_YOUR TASK_
Look through the data below. Collect every line where the word "drawn" occurs.

_Stored items_
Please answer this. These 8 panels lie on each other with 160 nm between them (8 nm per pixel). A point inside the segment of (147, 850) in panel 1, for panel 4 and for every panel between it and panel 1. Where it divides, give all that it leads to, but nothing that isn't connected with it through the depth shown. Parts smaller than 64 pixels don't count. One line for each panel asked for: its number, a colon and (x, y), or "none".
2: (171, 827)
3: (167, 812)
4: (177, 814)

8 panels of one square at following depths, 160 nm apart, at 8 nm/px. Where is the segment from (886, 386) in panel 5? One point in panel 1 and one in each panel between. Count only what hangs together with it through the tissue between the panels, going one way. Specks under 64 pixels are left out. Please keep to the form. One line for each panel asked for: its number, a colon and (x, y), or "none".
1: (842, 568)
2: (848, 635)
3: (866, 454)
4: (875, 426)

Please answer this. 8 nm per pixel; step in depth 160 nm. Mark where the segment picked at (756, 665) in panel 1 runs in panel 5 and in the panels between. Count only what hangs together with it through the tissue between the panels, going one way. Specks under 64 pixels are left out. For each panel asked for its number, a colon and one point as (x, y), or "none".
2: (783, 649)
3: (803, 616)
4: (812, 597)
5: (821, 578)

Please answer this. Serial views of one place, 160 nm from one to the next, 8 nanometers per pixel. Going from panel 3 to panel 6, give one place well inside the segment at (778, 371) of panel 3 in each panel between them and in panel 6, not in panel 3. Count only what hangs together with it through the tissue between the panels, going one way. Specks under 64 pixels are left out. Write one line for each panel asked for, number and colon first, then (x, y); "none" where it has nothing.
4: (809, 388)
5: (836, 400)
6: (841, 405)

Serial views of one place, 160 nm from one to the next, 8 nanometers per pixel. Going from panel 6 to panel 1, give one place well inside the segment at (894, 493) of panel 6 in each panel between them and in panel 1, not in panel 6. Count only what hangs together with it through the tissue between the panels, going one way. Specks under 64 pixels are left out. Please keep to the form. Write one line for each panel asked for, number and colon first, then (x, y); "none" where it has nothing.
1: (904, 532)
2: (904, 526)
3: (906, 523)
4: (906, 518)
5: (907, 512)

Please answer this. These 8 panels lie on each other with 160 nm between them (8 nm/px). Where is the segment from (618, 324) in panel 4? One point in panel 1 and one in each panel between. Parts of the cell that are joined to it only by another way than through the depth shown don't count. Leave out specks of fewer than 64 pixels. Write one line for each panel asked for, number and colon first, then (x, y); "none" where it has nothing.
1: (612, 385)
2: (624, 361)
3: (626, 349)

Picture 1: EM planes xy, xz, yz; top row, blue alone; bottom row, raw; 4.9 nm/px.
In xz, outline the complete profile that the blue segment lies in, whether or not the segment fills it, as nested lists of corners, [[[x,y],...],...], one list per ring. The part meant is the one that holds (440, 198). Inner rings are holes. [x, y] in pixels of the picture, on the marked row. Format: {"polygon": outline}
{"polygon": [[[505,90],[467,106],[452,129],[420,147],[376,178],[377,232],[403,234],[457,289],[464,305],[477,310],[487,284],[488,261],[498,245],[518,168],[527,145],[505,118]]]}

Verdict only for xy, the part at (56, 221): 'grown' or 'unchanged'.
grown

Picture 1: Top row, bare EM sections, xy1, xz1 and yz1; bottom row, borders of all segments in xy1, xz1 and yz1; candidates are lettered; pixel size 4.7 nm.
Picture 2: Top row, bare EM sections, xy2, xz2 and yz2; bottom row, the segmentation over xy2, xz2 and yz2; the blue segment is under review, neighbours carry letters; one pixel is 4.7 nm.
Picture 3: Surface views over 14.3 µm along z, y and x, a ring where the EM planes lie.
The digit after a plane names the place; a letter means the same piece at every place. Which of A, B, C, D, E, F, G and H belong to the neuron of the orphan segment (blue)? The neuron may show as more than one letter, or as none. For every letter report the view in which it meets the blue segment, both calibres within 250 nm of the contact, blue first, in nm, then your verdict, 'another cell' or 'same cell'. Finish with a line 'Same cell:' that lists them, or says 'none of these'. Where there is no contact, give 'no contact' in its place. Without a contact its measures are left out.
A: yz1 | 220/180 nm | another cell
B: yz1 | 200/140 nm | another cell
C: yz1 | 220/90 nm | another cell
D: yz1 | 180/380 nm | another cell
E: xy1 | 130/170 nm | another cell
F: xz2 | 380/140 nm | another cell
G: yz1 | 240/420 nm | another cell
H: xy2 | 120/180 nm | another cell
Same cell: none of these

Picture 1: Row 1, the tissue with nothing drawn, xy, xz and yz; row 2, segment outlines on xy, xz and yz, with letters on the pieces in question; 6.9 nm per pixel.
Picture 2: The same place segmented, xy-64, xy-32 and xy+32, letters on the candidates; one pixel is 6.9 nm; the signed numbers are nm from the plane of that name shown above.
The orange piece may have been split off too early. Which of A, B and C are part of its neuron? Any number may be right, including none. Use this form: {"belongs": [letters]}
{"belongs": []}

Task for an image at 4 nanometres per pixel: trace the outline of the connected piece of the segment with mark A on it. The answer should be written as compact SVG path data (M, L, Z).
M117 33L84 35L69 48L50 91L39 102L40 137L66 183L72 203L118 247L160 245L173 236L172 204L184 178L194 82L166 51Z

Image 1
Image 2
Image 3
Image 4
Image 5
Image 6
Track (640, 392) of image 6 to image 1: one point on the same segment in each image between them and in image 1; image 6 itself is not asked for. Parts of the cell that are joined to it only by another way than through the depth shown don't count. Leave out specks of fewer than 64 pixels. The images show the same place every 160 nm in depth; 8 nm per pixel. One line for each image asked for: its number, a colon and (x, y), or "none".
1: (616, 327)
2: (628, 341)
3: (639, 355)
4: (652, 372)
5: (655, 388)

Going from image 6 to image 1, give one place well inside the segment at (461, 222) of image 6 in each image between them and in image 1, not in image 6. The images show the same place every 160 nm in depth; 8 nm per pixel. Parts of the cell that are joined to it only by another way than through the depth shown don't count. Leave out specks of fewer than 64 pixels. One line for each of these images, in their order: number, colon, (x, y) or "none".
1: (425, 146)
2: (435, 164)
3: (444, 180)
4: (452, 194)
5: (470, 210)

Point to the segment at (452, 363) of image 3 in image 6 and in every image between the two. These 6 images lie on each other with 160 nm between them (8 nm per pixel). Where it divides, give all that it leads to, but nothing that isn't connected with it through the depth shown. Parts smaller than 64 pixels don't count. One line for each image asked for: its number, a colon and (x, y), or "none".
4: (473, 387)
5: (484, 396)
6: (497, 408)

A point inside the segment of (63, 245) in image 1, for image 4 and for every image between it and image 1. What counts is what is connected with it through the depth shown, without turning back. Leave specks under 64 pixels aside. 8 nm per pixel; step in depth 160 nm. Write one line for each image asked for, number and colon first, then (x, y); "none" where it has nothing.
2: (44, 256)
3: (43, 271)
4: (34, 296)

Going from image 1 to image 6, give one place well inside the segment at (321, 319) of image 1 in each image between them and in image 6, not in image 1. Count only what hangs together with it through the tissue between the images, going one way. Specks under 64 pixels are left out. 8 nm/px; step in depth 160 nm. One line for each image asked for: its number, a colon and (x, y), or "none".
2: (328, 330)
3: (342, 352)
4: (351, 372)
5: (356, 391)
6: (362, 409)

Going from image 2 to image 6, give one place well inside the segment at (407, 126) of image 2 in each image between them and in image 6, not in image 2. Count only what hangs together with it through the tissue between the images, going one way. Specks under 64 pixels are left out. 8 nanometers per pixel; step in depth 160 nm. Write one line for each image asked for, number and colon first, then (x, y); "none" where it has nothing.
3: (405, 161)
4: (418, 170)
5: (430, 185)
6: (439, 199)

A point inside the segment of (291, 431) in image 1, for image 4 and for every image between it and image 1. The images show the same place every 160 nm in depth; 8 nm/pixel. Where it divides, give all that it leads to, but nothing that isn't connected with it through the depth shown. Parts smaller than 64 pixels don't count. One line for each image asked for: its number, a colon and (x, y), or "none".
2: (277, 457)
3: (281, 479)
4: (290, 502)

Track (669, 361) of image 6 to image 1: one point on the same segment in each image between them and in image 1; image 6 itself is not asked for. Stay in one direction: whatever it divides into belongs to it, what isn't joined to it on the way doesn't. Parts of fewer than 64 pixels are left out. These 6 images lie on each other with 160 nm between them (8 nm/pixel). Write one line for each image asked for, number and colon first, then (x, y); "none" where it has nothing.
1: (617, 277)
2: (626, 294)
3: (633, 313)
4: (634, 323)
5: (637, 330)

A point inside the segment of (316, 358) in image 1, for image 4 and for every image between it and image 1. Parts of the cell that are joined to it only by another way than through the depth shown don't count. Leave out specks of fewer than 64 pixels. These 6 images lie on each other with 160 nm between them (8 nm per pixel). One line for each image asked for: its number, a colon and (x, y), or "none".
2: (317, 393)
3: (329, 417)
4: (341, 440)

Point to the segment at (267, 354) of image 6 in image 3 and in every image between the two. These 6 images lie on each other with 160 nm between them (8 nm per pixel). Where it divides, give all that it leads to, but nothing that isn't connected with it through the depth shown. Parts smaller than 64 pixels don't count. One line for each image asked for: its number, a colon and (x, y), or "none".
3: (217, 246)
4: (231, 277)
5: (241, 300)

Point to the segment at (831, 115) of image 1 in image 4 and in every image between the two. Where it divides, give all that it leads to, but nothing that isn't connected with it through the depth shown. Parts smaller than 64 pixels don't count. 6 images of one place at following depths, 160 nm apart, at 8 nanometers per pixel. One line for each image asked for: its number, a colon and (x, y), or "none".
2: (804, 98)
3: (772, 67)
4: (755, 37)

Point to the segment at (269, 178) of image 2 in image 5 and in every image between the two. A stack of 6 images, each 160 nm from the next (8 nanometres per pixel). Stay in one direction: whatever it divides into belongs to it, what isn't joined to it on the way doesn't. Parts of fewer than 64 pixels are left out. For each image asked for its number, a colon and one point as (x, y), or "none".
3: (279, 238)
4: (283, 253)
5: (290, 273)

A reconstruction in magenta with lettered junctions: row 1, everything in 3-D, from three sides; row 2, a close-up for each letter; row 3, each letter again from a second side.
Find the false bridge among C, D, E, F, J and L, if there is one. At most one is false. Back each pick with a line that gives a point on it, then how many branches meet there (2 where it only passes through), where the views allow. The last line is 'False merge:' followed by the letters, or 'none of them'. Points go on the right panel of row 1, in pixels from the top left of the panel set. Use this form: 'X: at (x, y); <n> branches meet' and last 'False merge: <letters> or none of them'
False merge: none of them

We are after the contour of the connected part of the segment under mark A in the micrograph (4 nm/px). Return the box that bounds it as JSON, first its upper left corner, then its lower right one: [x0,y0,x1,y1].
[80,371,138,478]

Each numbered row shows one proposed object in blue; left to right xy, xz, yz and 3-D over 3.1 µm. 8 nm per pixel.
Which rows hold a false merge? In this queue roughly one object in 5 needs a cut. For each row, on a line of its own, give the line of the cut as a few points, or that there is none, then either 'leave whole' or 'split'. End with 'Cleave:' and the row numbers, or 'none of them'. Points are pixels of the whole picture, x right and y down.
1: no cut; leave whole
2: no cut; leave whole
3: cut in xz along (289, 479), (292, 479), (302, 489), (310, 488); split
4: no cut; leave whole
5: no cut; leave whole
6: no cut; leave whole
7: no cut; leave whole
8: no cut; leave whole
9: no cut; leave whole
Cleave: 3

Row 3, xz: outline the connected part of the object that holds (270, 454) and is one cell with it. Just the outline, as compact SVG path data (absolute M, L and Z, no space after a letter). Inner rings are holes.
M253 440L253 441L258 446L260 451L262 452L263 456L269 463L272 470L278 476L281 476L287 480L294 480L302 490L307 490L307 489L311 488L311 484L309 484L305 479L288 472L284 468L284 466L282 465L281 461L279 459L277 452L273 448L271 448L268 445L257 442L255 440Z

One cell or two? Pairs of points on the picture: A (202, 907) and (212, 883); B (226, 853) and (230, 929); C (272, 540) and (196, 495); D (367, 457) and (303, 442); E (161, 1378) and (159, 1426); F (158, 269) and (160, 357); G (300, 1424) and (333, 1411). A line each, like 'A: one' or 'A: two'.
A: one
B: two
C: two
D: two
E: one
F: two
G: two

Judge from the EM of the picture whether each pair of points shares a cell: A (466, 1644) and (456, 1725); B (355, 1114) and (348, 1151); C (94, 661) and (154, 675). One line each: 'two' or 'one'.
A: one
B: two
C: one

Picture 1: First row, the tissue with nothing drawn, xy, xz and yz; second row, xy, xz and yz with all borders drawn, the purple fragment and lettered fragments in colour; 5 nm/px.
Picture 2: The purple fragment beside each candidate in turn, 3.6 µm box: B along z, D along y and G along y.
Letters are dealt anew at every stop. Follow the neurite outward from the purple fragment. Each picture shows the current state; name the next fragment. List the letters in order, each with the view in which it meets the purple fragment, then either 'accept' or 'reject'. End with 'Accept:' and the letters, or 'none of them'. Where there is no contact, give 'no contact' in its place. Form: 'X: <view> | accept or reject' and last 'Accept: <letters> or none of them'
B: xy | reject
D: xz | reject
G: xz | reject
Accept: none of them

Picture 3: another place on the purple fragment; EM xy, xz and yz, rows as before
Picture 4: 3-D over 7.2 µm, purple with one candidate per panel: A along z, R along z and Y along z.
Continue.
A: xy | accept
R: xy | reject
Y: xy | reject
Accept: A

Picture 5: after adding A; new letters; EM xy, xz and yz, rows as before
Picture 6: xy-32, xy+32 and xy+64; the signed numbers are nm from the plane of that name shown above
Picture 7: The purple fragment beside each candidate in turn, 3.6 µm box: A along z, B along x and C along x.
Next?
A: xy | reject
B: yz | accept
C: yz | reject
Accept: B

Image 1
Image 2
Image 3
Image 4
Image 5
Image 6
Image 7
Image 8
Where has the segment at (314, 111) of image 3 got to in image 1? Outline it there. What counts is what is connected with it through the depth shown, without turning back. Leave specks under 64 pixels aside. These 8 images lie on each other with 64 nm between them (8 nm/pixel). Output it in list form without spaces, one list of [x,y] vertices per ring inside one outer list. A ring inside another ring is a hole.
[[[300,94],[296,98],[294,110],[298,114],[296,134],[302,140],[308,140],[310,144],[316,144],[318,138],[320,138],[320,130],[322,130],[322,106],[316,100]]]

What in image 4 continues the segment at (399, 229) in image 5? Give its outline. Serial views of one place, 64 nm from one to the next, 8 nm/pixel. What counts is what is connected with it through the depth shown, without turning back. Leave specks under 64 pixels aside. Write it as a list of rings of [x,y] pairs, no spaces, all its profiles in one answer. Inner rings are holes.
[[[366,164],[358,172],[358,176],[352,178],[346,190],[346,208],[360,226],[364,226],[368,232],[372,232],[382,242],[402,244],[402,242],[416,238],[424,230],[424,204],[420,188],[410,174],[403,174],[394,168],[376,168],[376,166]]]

_FINISHED TASK_
Picture 1: Row 1, the tissue with nothing drawn, xy, xz and yz; row 2, segment outlines on xy, xz and yz, with letters on the pieces in question; 6.9 nm per pixel.
Picture 1: First row, the tissue with nothing drawn, xy, xz and yz; second row, xy, xz and yz with all borders drawn, the purple fragment and lettered fragments in colour; 5 nm/px.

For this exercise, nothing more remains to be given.